Enclosure, Inis Gé Theas, Co. Mayo

Co. Mayo |

Enclosures

Enclosure, Inis Gé Theas, Co. Mayo

Inis Gé Theas, the southernmost of the two Inishkea islands off the coast of north-west Mayo, is the kind of place that accumulates quiet mysteries.

Uninhabited since the 1930s, when the last of its community was evacuated following a tragedy at sea, the island retains the outlines of a human presence stretching back far beyond living memory. Among those traces is a recorded enclosure, the sort of roughly circular or sub-rectangular boundary that can indicate anything from an early medieval settlement to a monastic enclave or a simple agricultural compound. Without more detail it is impossible to say precisely what this one represents, but its existence on an island this remote gives it an particular weight.

Enclosures of this kind are a common feature of the Irish archaeological landscape, and their interpretation usually depends on what survives within or alongside them: hut sites, souterrains (underground passages associated with early medieval habitation), ecclesiastical fragments, or field systems. The Inishkea islands were home to early Christian communities, and archaeological work carried out in the twentieth century uncovered evidence of early monastic activity on Inis Gé Thuaidh, the northern island. Whether the enclosure on Inis Gé Theas connects to that same current of settlement, or belongs to a different period entirely, remains an open question. The island's isolation has protected much of what survives above ground, but it has also meant that detailed investigation has been limited.

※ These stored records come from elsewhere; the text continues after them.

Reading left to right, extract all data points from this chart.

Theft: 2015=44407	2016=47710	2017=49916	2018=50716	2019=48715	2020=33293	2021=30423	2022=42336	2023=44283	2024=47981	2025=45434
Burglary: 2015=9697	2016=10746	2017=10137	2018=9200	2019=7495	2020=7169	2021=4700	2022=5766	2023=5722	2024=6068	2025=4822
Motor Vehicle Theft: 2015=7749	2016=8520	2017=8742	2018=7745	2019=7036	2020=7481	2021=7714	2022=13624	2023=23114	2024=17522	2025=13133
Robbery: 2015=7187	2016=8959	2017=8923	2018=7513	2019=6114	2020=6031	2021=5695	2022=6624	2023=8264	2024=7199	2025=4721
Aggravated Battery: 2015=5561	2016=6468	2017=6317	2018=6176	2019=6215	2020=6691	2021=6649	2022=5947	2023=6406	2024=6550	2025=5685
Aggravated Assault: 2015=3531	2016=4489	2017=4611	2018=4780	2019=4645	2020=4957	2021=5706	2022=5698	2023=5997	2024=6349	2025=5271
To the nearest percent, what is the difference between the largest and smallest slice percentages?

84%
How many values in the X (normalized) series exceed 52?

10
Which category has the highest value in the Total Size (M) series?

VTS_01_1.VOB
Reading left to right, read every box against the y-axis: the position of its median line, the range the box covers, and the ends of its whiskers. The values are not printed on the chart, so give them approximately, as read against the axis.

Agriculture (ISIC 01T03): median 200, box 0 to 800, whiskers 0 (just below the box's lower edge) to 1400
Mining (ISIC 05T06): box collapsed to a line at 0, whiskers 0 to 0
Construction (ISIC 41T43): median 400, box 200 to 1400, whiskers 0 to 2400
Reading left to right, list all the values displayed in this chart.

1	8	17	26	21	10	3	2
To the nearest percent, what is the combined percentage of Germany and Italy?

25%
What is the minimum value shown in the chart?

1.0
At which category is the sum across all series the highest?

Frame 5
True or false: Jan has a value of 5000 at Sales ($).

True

Access to Inis Gé Theas is by boat from the Belmullet peninsula, typically from the pier at Blacksod or Fallmore, and is entirely dependent on weather and sea conditions. The crossing is not long in distance, but the Atlantic approach to north-west Mayo can be unpredictable, and local knowledge is essential. The island has no permanent facilities. Visitors who do make it ashore find a landscape of low vegetation, abandoned cottage walls, and the particular stillness of a place that was once thoroughly inhabited and is now entirely not.